Building World-Class Culture at Startups

Every organization has values, whether they’re implicit or called out publicly; identifying them simply means paying attention to what a team prioritizes and how it spends time. PayPal’s original team understood the importance of being mindful of these things and how the organization behaved and held people accountable. For example, in the early days they limited the number of meetings they held to avoid analysis paralysis and banned using PowerPoint because it was a linear progression of thinking. 

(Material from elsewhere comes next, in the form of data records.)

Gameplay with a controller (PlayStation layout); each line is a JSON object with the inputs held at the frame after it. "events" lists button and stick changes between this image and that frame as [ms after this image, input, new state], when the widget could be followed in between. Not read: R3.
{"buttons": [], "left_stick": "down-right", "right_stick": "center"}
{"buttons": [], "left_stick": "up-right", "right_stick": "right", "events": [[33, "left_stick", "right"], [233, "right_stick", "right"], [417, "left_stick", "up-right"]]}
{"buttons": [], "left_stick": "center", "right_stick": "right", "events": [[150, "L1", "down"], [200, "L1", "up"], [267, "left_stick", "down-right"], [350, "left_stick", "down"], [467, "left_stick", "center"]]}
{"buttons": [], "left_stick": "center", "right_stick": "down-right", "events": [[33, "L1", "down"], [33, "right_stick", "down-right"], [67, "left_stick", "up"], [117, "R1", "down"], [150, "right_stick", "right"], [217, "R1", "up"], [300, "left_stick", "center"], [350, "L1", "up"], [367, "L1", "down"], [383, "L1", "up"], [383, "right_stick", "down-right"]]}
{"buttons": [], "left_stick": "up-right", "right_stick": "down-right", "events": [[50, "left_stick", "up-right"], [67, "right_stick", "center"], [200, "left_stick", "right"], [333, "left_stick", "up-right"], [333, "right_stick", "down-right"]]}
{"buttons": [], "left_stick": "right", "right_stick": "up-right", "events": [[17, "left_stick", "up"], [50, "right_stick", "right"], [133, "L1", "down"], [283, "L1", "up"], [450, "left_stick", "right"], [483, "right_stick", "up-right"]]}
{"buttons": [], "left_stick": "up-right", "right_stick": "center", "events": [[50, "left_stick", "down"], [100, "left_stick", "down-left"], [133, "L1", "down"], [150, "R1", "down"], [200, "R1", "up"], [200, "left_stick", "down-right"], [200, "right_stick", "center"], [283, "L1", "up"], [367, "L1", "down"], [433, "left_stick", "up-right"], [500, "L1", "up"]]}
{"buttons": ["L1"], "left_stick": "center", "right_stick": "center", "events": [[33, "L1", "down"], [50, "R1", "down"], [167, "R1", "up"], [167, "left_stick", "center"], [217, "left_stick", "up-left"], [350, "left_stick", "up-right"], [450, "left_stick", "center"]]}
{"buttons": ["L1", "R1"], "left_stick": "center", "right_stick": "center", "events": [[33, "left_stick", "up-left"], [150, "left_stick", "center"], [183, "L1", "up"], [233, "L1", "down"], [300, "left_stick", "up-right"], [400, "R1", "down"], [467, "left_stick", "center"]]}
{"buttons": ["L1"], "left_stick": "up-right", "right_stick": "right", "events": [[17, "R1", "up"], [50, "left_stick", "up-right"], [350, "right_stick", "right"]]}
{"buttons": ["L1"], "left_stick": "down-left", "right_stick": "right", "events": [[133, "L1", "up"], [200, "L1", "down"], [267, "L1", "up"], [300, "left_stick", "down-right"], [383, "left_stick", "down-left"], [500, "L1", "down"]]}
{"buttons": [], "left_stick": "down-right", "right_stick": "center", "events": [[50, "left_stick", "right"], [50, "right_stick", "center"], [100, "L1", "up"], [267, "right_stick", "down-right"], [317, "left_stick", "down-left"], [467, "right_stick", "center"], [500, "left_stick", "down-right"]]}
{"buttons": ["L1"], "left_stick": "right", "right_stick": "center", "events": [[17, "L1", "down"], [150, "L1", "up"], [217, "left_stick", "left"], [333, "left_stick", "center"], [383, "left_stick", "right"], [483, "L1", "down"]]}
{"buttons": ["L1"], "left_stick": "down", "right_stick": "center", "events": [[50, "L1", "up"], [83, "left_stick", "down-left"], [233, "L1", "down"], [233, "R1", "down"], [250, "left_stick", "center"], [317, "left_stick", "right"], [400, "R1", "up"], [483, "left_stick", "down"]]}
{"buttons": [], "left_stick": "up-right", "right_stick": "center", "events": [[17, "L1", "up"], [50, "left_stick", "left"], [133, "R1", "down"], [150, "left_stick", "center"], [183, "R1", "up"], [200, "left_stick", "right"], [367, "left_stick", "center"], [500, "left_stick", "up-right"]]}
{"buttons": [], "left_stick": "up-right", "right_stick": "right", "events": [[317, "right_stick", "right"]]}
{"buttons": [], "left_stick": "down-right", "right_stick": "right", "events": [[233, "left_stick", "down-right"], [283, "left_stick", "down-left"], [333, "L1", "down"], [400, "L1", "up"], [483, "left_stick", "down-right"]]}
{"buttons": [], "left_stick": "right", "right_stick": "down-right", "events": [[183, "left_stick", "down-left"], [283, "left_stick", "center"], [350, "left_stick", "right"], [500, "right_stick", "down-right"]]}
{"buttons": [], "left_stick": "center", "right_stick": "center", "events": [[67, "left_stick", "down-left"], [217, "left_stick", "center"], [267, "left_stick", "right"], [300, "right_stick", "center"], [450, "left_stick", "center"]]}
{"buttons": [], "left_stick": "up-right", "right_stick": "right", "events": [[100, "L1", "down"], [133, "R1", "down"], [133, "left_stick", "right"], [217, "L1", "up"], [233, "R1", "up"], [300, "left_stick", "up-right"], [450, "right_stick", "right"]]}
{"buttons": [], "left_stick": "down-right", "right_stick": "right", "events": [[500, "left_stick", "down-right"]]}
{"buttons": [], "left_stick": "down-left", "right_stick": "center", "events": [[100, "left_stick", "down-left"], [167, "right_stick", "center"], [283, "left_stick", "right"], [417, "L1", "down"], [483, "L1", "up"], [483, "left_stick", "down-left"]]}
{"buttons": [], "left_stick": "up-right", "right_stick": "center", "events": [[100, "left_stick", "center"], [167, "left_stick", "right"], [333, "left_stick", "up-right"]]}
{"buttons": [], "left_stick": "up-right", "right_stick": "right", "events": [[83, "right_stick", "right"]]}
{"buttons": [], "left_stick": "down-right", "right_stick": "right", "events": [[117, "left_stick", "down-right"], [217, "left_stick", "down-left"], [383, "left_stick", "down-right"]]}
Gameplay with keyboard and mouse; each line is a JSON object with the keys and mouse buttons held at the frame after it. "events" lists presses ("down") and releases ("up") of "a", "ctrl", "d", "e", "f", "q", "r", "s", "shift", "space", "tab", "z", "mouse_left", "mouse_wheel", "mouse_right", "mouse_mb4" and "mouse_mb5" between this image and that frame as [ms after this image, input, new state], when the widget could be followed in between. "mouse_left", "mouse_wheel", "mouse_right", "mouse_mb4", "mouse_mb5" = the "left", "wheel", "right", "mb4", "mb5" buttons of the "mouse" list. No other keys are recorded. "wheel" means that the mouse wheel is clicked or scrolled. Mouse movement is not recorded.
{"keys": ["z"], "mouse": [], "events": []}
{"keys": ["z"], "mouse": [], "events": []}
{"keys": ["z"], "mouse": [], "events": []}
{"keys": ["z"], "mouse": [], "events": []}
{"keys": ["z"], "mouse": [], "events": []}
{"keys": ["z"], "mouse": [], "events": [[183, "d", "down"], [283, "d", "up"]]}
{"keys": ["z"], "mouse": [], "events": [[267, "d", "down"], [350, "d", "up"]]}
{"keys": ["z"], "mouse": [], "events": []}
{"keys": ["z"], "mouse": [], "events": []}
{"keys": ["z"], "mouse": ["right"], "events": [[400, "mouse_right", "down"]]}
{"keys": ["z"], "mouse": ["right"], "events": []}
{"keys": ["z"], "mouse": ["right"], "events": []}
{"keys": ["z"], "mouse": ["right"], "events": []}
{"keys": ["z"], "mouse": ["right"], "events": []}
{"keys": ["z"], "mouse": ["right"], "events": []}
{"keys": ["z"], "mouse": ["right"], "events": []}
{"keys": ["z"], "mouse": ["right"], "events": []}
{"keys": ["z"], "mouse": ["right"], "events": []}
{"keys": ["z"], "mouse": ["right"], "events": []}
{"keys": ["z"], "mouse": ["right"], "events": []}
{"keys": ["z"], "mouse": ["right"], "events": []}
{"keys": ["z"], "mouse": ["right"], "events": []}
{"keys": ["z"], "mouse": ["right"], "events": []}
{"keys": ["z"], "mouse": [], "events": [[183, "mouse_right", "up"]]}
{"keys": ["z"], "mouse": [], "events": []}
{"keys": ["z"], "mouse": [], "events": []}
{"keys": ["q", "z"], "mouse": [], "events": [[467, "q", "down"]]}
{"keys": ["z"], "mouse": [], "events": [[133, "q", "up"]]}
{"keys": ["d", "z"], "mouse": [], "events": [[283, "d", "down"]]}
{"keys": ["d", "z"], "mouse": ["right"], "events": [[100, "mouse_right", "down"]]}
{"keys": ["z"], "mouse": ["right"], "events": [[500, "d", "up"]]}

A successful culture, says Sal, creates rituals around everything from on-boarding employees to decision-making and celebrating success. These rituals help teams adjust to what Sal calls the “signal-to-noise ratio.” In this chaotic era of social media there’s more noise than ever, and companies need to pay attention to the right signals. For example, says Sal, a CFO shouldn’t just be a bean counter; their priorities will dictate their business decisions. “The CFO needs to be someone who pays attention to that signal-noise-ratio within the financial architecture of your business.”

Similar to rituals, Sal believes it’s important to develop company stories and legends. “I used to call it myth creation,” he says. “Remember myth is a form of truth.” He points to stories that helped burnish PayPal’s reputation: how they worked seven days a week and slept at the office and cleaned it themselves because they couldn’t afford janitors. 

Sal also believes a key part of a strong culture is getting creative and avoiding stiffness when it comes to formal documentation, like employee handbooks. “I hate employee handbooks, I hate rules. I like guidelines.” He likes guidelines because they test people’s judgement and help them prioritize and solve real problems. If everyone on a team understands organizational standards and values, it speeds up decision-making and allows companies to grow talent internally and promote leaders who embody those values. That’s important, says Sal, because outside hires at the senior leadership level don’t have a great track record of success once companies reach a certain size. Strong, internally-grown talent helps prevent inconsistencies from developing across geographies and teams during expansion. 

So how do you know when you’re getting culture right? This is where feedback loops become important at every level of an organization, says Sal, because they affect every aspect of a company, from marketing to human capital and innovation itself. He recommends training focusing on feedback loops and helping employees learn how to give feedback (the reason being that people generally aren’t trained to talk to each other). In particular, he highlights the SBI Feedback Model, which helps people communicate and process what they’re truly feeling and express deeply important things in a safe manner. 

Ultimately, an important way to gauge whether company culture is successful is to understand your employees. The number one reason employees stay at an organization is because they feel managers care about them as people, says Sal. “That develops the primacy of loyalty, which means that those employees will then engage in the holy grail of human capital,” he says. “The holy grail of human capital is discretionary effort.” 

Discretionary effort is when employees go above and beyond the call of duty because they care deeply about their work. Sal is a good example. “I worked for some amazing CEOs and the one thing that I never wanted to hear ever was ‘Sal you’ve disappointed me,’” he says. “That was worse than death to me.” Imagine then what a small team of employees engaging in discretionary effort can do together—or just look at what PayPal achieved.